Protein Design by Integrating Machine Learning and Quantum-Encoded Optimization

The protein design problem involves finding polypeptide sequences folding into a given three-dimensional structure. Its rigorous algorithmic solution is computationally demanding, involving a nested search in sequence and structure spaces. Structure searches can now be bypassed thanks to recent machine-learning breakthroughs, which have enabled accurate and rapid structure predictions. Similarly, sequence searches might be entirely transformed by the advent of quantum annealing machines and by the required new encodings of the search problem, which could be performative even on classical machines. In this work, we introduce a general protein design scheme where algorithmic and technological advancements in machine learning and quantum-inspired algorithms can be integrated, and an optimal physics-based scoring function is iteratively learned.
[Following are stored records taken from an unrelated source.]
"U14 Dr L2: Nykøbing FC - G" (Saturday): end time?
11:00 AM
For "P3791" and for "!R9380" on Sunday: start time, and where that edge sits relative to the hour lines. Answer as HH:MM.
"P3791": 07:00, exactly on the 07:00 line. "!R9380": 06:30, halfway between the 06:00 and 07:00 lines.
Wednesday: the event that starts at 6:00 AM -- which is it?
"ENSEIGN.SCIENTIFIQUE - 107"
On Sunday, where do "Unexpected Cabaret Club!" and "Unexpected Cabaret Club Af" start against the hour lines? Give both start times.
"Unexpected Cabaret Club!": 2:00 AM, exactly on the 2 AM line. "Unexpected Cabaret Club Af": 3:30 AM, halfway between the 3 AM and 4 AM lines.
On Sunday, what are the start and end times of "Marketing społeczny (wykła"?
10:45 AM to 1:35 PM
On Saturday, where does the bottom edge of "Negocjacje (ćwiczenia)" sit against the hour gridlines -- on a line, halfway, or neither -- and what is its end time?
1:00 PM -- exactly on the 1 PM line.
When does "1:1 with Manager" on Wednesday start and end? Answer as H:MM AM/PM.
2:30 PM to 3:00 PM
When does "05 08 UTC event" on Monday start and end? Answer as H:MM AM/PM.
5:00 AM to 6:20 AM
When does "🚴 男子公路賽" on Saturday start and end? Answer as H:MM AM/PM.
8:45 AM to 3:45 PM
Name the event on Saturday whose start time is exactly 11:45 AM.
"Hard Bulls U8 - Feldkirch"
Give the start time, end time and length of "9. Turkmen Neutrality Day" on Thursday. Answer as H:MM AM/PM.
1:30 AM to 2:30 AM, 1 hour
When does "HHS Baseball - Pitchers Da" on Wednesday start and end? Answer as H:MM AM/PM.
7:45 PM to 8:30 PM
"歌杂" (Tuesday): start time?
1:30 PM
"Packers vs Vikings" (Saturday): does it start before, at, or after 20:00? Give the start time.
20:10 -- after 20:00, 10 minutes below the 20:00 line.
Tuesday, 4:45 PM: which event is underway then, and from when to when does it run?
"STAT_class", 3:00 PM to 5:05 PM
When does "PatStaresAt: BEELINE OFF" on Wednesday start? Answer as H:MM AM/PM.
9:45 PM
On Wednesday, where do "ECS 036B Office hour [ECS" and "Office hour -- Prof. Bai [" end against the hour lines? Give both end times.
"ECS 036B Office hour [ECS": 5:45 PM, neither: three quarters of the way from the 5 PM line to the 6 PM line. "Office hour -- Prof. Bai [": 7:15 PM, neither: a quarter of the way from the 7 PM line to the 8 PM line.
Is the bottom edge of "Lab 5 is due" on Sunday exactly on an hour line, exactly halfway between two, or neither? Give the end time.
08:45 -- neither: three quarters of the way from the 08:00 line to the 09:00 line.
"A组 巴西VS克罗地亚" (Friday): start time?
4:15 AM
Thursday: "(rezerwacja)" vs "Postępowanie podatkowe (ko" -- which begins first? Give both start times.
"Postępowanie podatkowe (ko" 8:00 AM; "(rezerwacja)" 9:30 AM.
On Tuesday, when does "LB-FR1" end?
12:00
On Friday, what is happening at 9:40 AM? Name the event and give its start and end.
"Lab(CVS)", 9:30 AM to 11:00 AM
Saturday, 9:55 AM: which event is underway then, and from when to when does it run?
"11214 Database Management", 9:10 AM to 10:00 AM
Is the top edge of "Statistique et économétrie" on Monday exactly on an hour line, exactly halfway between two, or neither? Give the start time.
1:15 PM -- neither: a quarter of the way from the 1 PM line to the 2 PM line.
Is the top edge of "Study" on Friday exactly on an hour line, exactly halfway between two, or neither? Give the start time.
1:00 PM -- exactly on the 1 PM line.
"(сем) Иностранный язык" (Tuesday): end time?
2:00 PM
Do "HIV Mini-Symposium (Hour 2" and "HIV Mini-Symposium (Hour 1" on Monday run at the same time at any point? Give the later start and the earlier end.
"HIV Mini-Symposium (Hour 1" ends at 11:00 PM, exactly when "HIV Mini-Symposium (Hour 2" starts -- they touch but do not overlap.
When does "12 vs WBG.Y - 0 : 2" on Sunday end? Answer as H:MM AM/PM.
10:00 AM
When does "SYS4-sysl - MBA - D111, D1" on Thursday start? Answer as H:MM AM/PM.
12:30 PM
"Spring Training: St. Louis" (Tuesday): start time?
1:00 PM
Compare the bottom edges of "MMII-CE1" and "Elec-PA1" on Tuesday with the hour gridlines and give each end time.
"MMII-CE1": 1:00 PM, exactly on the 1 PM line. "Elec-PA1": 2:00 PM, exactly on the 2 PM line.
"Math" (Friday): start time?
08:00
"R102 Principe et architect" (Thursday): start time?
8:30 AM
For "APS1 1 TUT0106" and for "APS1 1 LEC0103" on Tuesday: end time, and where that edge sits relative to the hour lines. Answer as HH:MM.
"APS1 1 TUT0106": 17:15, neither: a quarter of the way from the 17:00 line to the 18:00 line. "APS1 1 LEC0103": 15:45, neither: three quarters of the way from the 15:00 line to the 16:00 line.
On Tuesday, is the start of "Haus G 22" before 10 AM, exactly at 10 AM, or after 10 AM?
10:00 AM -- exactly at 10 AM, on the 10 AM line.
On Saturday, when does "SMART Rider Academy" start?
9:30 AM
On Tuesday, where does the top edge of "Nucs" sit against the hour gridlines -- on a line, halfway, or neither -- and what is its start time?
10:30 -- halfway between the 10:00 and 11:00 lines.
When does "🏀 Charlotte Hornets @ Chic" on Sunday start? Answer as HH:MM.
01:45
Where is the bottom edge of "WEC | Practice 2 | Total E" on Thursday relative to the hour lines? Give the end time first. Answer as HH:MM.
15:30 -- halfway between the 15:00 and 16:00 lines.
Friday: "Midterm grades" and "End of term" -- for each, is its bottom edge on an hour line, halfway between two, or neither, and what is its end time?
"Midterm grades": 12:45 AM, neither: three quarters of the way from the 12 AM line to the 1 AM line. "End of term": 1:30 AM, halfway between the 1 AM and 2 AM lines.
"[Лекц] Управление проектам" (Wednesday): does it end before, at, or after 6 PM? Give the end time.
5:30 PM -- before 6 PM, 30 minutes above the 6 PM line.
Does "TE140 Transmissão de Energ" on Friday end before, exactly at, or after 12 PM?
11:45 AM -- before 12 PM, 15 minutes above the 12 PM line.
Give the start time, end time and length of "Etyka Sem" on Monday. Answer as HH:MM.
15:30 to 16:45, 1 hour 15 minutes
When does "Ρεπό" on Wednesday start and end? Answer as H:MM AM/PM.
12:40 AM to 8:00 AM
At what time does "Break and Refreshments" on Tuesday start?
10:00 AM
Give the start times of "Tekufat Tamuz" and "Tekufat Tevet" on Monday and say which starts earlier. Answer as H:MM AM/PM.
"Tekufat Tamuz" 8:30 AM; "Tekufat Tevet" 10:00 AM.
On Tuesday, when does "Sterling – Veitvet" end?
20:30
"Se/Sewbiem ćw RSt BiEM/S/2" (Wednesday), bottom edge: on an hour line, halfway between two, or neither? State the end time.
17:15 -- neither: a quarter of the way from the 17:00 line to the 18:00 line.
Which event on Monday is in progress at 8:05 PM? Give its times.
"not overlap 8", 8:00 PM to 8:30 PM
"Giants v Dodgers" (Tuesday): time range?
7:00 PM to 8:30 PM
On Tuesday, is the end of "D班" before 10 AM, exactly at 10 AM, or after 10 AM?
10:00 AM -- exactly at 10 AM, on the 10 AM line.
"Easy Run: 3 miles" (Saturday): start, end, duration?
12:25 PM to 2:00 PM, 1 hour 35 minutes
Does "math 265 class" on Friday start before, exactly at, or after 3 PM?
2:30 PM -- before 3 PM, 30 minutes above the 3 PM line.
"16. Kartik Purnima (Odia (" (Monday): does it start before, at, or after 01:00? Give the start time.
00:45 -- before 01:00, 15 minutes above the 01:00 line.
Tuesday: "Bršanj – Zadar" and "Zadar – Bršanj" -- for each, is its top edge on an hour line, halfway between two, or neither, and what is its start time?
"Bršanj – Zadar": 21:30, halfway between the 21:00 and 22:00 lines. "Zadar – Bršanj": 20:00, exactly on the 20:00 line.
In this first proof-of-concept application, we apply the iterative method to a lattice protein model amenable to exhaustive benchmarks, finding that it can rapidly learn a physics-based scoring function and achieve promising design performances. Strikingly, our quantum-inspired reformulation outperforms conventional sequence optimization even when adopted on classical machines. The scheme is general and can be extended, e.g., to encompass off-lattice models, and it can integrate progress on various computational platforms, thus representing a new paradigm approach for protein design.